Data provided:
##############################

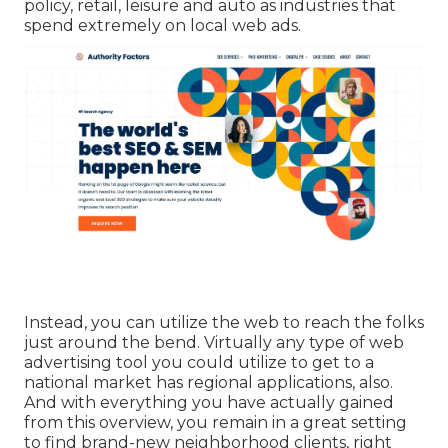
policy, retail, leisure and auto as industries that
spend extremely on local web ads.
Instead, you can utilize the web to reach the folks
just around the bend. Virtually any type of web
advertising tool you could utilize to get to a
national market has regional applications, also.
And with everything you have actually gained
from this overview, you remain in a great setting
to find brand-new neighborhood clients, right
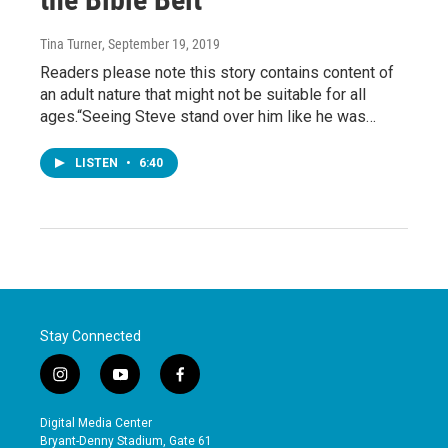
Tina Turner
, September 19, 2019
Readers please note this story contains content of
an adult nature that might not be suitable for all
ages.“Seeing Steve stand over him like he was…
LISTEN
•
6:40
Stay Connected
i
y
f
n
o
a
s
u
c
Digital Media Center
t
t
e
Bryant-Denny Stadium, Gate 61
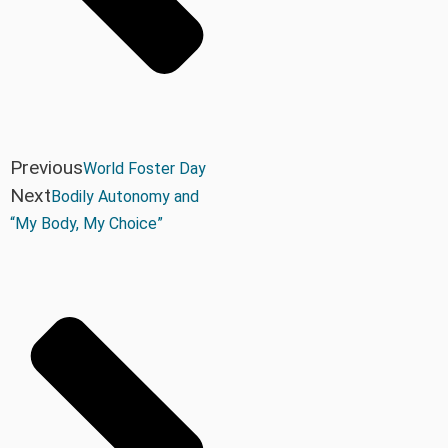
Previous
World Foster Day
Next
Bodily Autonomy and
“My Body, My Choice”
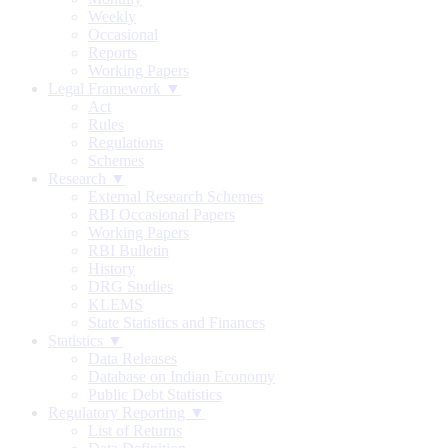
Weekly
Occasional
Reports
Working Papers
Legal Framework ▼
Act
Rules
Regulations
Schemes
Research ▼
External Research Schemes
RBI Occasional Papers
Working Papers
RBI Bulletin
History
DRG Studies
KLEMS
State Statistics and Finances
Statistics ▼
Data Releases
Database on Indian Economy
Public Debt Statistics
Regulatory Reporting ▼
List of Returns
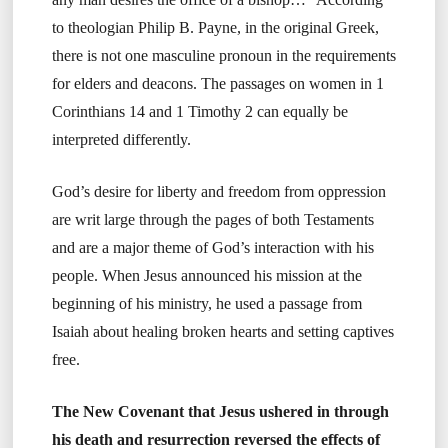
to theologian Philip B. Payne, in the original Greek,
there is not one masculine pronoun in the requirements
for elders and deacons. The passages on women in 1
Corinthians 14 and 1 Timothy 2 can equally be
interpreted differently.
God’s desire for liberty and freedom from oppression
are writ large through the pages of both Testaments
and are a major theme of God’s interaction with his
people. When Jesus announced his mission at the
beginning of his ministry, he used a passage from
Isaiah about healing broken hearts and setting captives
free.
The New Covenant that Jesus ushered in through
his death and resurrection reversed the effects of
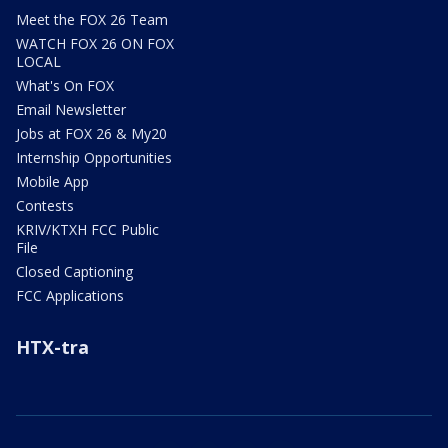
Meet the FOX 26 Team
WATCH FOX 26 ON FOX
LOCAL
What's On FOX
Email Newsletter
Jobs at FOX 26 & My20
Internship Opportunities
Mobile App
Contests
KRIV/KTXH FCC Public
File
Closed Captioning
FCC Applications
HTX-tra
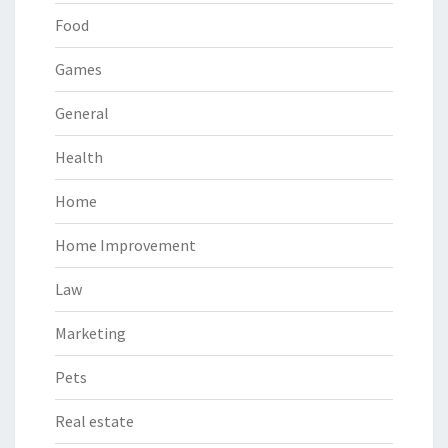
Food
Games
General
Health
Home
Home Improvement
Law
Marketing
Pets
Real estate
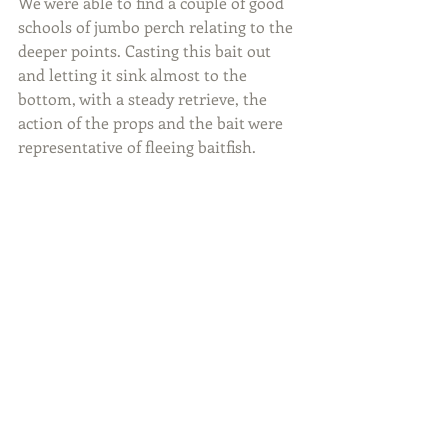
We were able to find a couple of good 
schools of jumbo perch relating to the 
deeper points. Casting this bait out 
and letting it sink almost to the 
bottom, with a steady retrieve, the 
action of the props and the bait were 
representative of fleeing baitfish.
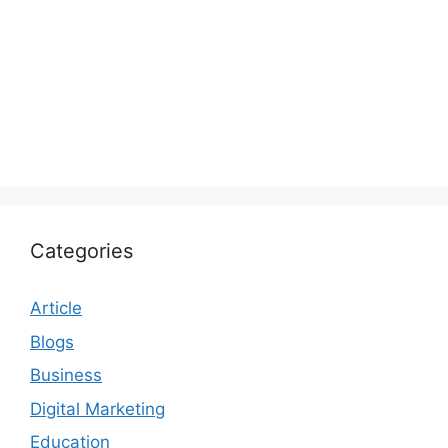
Categories
Article
Blogs
Business
Digital Marketing
Education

##############################

Exercise objective: Copy the listing above exactly, but only from the line with "External Research Schemes" through the line with "beginning of his", including those two lines and excluding any picture.

Task solution:
External Research Schemes
RBI Occasional Papers
Working Papers
RBI Bulletin
History
DRG Studies
KLEMS
State Statistics and Finances
Statistics ▼
Data Releases
Database on Indian Economy
Public Debt Statistics
Regulatory Reporting ▼
List of Returns
to theologian Philip B. Payne, in the original Greek,
there is not one masculine pronoun in the requirements
for elders and deacons. The passages on women in 1
Corinthians 14 and 1 Timothy 2 can equally be
interpreted differently.
God’s desire for liberty and freedom from oppression
are writ large through the pages of both Testaments
and are a major theme of God’s interaction with his
people. When Jesus announced his mission at the
beginning of his ministry, he used a passage from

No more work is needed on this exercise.